For example, in this budget there is a substantial emphasis on natural resource extraction that will have considerable negative environmental impacts. This is clearly a Big Oil budget designed to fast-track oil sands development for sale to Asian markets primarily.

Focusing on oil and gas

Environmentally, this budget focused a lot on oil and gas extraction, forestry and mining. This reflects an old-school perspective of Canada as a reservoir of wood, fossil-fuel based energy sources, and minerals that we can sell to the rest of the world. There is absolutely nothing innovative in this; it fits with the cliché view of Canadians as hewers of wood and drawers of water. By contrast there is nothing to stimulate renewable energy, promote public transit or anything at all that pushes Canada in the green economy/green society direction.

Streamlining” and weakening environmental assessments

The federal environmental assessment process will be shorter, thereby streamlining the process by which projects such as the northern BC pipeline might get approved. This shows a further oil-extraction bias on behalf of the federal government. The federal government is not interested in a fair, comprehensive or balanced environmental assessment process. Speeding up environmental assessments will mean failing to do the work necessary to understand the human health and environmental risks of pipelines in Alberta and British Columbia and tankers in the BC coastal islands. Moreover, it runs roughshod over the community consultation process – including Aboriginal communities – to help give Big Oil a free pass to sell to China and other markets.
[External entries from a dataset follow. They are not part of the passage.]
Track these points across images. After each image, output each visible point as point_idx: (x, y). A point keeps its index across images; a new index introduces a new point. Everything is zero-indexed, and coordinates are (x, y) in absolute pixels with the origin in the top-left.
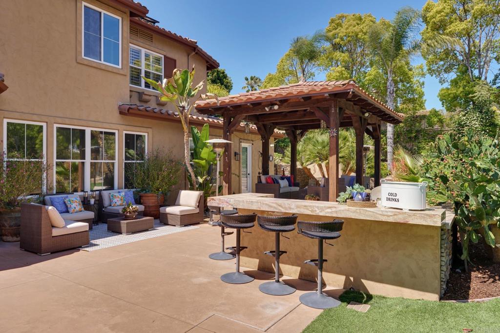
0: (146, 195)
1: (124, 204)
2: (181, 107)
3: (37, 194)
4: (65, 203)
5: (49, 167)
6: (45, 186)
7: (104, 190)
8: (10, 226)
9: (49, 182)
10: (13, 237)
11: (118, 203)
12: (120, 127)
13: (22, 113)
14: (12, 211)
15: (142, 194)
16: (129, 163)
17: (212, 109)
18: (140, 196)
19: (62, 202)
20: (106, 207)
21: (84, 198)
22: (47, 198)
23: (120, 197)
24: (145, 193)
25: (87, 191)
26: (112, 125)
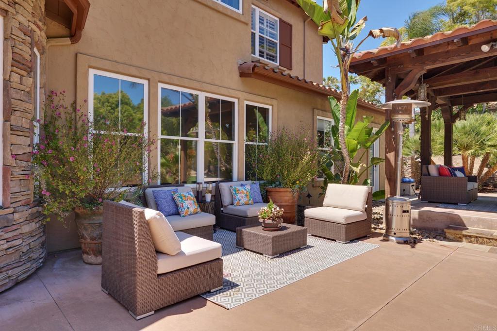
0: (277, 189)
1: (250, 202)
2: (342, 49)
3: (134, 186)
4: (173, 199)
5: (152, 142)
6: (147, 172)
7: (221, 181)
8: (92, 239)
9: (152, 166)
10: (97, 256)
11: (243, 201)
12: (242, 95)
13: (116, 62)
14: (94, 214)
15: (269, 188)
16: (252, 145)
17: (376, 60)
18: (267, 191)
19: (170, 198)
20: (226, 206)
21: (198, 192)
22: (149, 191)
23: (245, 192)
24: (275, 186)
25: (200, 182)
26: (230, 91)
Silencing environmental activism

The new scrutinizing of funding for environmental groups is a warning shot aimed squarely at those who disagree with the federal government. It is an attempt to intimidate and silence those in favour of environmentalism and quell dissent. All social justice groups should be concerned with this move.  
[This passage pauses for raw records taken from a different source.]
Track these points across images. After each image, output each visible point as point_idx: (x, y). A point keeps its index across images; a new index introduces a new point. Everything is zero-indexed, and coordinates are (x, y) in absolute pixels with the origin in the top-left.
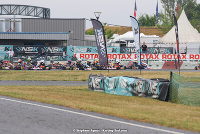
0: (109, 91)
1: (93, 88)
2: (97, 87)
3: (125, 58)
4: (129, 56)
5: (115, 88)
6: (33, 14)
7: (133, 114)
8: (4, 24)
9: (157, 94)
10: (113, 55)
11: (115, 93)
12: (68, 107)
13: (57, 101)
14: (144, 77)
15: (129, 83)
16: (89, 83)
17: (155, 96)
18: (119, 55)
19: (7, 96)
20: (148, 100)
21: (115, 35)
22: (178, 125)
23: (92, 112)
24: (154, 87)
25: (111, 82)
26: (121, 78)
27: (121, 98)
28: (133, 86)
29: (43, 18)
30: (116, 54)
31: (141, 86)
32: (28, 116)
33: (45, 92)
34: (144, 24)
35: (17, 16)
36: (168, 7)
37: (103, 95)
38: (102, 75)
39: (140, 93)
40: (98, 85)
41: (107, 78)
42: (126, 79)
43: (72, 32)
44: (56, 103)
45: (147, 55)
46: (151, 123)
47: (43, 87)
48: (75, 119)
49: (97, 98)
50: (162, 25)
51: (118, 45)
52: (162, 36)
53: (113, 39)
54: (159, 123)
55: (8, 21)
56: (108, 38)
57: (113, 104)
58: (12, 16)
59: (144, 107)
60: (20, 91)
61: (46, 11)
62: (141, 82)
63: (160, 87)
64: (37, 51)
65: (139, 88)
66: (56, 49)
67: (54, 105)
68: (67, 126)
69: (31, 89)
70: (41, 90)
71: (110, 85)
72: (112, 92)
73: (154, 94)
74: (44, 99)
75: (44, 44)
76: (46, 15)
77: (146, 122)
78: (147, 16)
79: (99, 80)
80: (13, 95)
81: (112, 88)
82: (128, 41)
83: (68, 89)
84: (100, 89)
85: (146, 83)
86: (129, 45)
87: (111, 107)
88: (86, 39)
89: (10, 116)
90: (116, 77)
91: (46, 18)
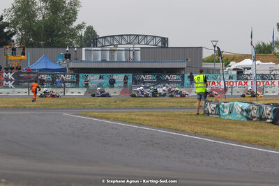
0: (224, 116)
1: (208, 114)
2: (213, 113)
3: (242, 84)
4: (246, 83)
5: (231, 113)
6: (151, 43)
7: (246, 137)
8: (123, 53)
9: (271, 119)
10: (230, 82)
11: (230, 118)
12: (183, 132)
13: (173, 126)
15: (244, 108)
17: (269, 121)
18: (236, 82)
19: (125, 121)
20: (262, 123)
21: (232, 63)
23: (207, 135)
24: (268, 112)
25: (227, 108)
26: (236, 103)
27: (236, 122)
28: (248, 111)
29: (162, 47)
30: (233, 81)
31: (255, 111)
32: (143, 140)
33: (162, 117)
34: (260, 52)
35: (135, 46)
37: (218, 120)
38: (216, 101)
39: (255, 117)
40: (213, 111)
41: (223, 103)
42: (241, 105)
43: (189, 60)
45: (263, 82)
46: (263, 145)
47: (160, 113)
48: (189, 142)
49: (213, 122)
51: (235, 72)
53: (230, 66)
54: (271, 145)
55: (128, 50)
56: (225, 66)
57: (228, 128)
58: (132, 46)
59: (258, 131)
60: (137, 117)
61: (165, 40)
62: (256, 107)
63: (274, 111)
64: (155, 79)
65: (253, 113)
66: (174, 77)
67: (170, 129)
68: (181, 149)
69: (148, 115)
70: (158, 116)
71: (225, 110)
72: (227, 117)
73: (268, 118)
74: (161, 124)
75: (162, 73)
76: (164, 45)
77: (259, 144)
78: (263, 44)
79: (215, 106)
80: (130, 121)
81: (227, 113)
82: (245, 69)
83: (185, 115)
84: (215, 114)
85: (260, 108)
87: (225, 131)
88: (203, 66)
89: (126, 140)
90: (231, 103)
91: (164, 47)
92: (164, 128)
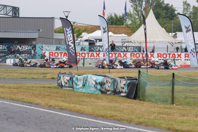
0: (78, 89)
1: (62, 86)
2: (66, 85)
3: (94, 56)
4: (98, 55)
5: (84, 86)
6: (2, 12)
7: (101, 111)
9: (125, 92)
10: (82, 53)
11: (84, 91)
12: (37, 105)
13: (26, 99)
14: (112, 76)
15: (98, 81)
16: (58, 80)
17: (123, 94)
18: (88, 54)
20: (116, 97)
21: (83, 34)
22: (146, 122)
23: (61, 109)
24: (122, 85)
25: (80, 80)
26: (89, 76)
27: (90, 95)
28: (102, 84)
29: (13, 17)
30: (85, 52)
31: (109, 85)
33: (14, 90)
34: (112, 24)
36: (137, 7)
37: (72, 93)
38: (70, 74)
39: (109, 91)
40: (66, 83)
41: (76, 76)
42: (95, 78)
43: (41, 31)
44: (25, 100)
45: (115, 54)
46: (119, 120)
47: (12, 85)
48: (44, 116)
49: (66, 95)
50: (131, 24)
51: (87, 44)
52: (131, 35)
53: (81, 37)
54: (127, 121)
56: (77, 37)
57: (82, 101)
59: (112, 104)
61: (15, 10)
62: (110, 80)
63: (128, 85)
64: (6, 49)
65: (108, 86)
66: (25, 48)
67: (24, 102)
68: (36, 123)
70: (10, 88)
71: (79, 83)
72: (80, 90)
73: (122, 92)
74: (14, 97)
75: (13, 43)
76: (15, 14)
77: (115, 119)
78: (116, 15)
79: (68, 78)
81: (81, 86)
82: (96, 40)
83: (37, 87)
84: (69, 87)
85: (114, 81)
86: (98, 44)
87: (79, 105)
88: (55, 37)
90: (85, 75)
91: (15, 17)
92: (17, 101)
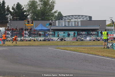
1: (109, 48)
6: (85, 19)
8: (73, 23)
12: (98, 55)
19: (74, 51)
23: (108, 57)
29: (89, 20)
32: (82, 59)
37: (113, 50)
43: (101, 25)
47: (89, 48)
48: (101, 60)
49: (110, 51)
55: (75, 22)
58: (77, 20)
60: (79, 49)
61: (90, 17)
66: (94, 33)
67: (93, 54)
68: (97, 62)
69: (83, 48)
74: (89, 52)
75: (90, 31)
76: (90, 19)
79: (111, 44)
80: (76, 51)
83: (99, 48)
84: (111, 48)
88: (106, 28)
89: (75, 59)
92: (90, 54)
Shutting down an important Roundtable on the economy and the environment

The shutting down of the National Roundtable on the Environment and the Economy is further evidence the federal government has zero interest in addressing climate change in any meaningful way or in promoting the green economy. It likewise shows the federal government is not interested in listening to diverging perspectives on environmental issues.  

Business-driven research

The funding boost for the National Research Council to refocus on business-driven, industry-relevant research is disturbing but consistent with the government’s plan to plough ahead with the oil sands at the expense of innovation in other energy spheres. This is also ideological, as the federal government has for a few years now been clamping down on scientists – for example by limiting scientists access to the media – who might present views that deviate from the federal government’s.
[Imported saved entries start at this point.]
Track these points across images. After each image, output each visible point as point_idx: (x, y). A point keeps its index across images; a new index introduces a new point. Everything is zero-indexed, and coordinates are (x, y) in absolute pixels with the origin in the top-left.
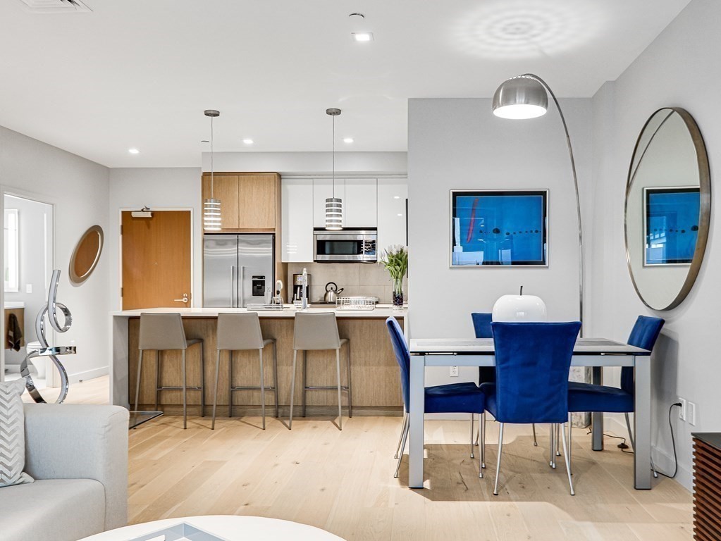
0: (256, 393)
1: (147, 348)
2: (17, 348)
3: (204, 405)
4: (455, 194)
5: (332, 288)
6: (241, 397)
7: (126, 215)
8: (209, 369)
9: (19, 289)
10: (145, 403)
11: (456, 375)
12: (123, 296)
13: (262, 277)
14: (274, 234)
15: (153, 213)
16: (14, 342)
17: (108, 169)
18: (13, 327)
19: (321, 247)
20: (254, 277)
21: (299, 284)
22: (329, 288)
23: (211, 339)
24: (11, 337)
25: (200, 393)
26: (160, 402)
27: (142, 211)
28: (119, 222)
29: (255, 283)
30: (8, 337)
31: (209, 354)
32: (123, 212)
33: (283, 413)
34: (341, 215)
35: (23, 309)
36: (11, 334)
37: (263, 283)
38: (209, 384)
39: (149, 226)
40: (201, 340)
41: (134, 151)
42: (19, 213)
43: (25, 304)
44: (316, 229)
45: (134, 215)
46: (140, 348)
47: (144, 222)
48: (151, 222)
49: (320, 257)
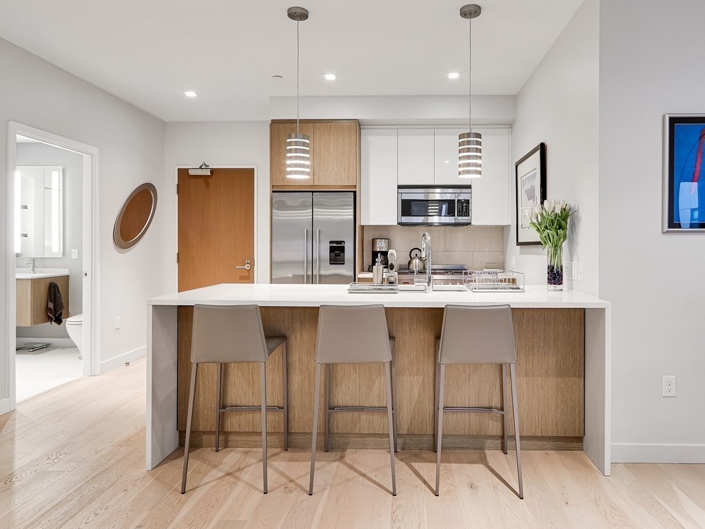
0: (364, 417)
1: (203, 360)
2: (59, 321)
3: (288, 433)
4: (673, 121)
5: (416, 255)
6: (342, 421)
7: (183, 173)
8: (296, 379)
9: (64, 254)
10: (201, 429)
11: (673, 394)
12: (178, 262)
13: (340, 242)
14: (355, 192)
15: (213, 171)
16: (55, 315)
17: (163, 122)
18: (53, 298)
19: (407, 207)
20: (331, 242)
21: (378, 250)
22: (413, 255)
23: (298, 336)
24: (50, 309)
25: (280, 416)
26: (223, 427)
27: (201, 168)
28: (174, 180)
29: (332, 249)
30: (47, 309)
31: (295, 357)
32: (179, 169)
33: (404, 444)
34: (480, 157)
35: (68, 276)
36: (51, 305)
37: (342, 249)
38: (296, 402)
39: (207, 185)
40: (283, 338)
41: (191, 94)
42: (64, 171)
43: (70, 271)
44: (400, 187)
45: (191, 173)
46: (193, 360)
47: (202, 180)
48: (210, 180)
49: (405, 219)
No strategy on climate change

There is no mention in the budget of anything to meaningfully mitigate climate change. Carbon capture and storage is not mentioned and it has been a staple in recent federal government budgets. It is beyond ironic that the budget promises $99.2 million for dealing with community flooding when the same government promotes oil extraction while doing next to nothing to cut greenhouse gases that cause climate change that contributes to flooding.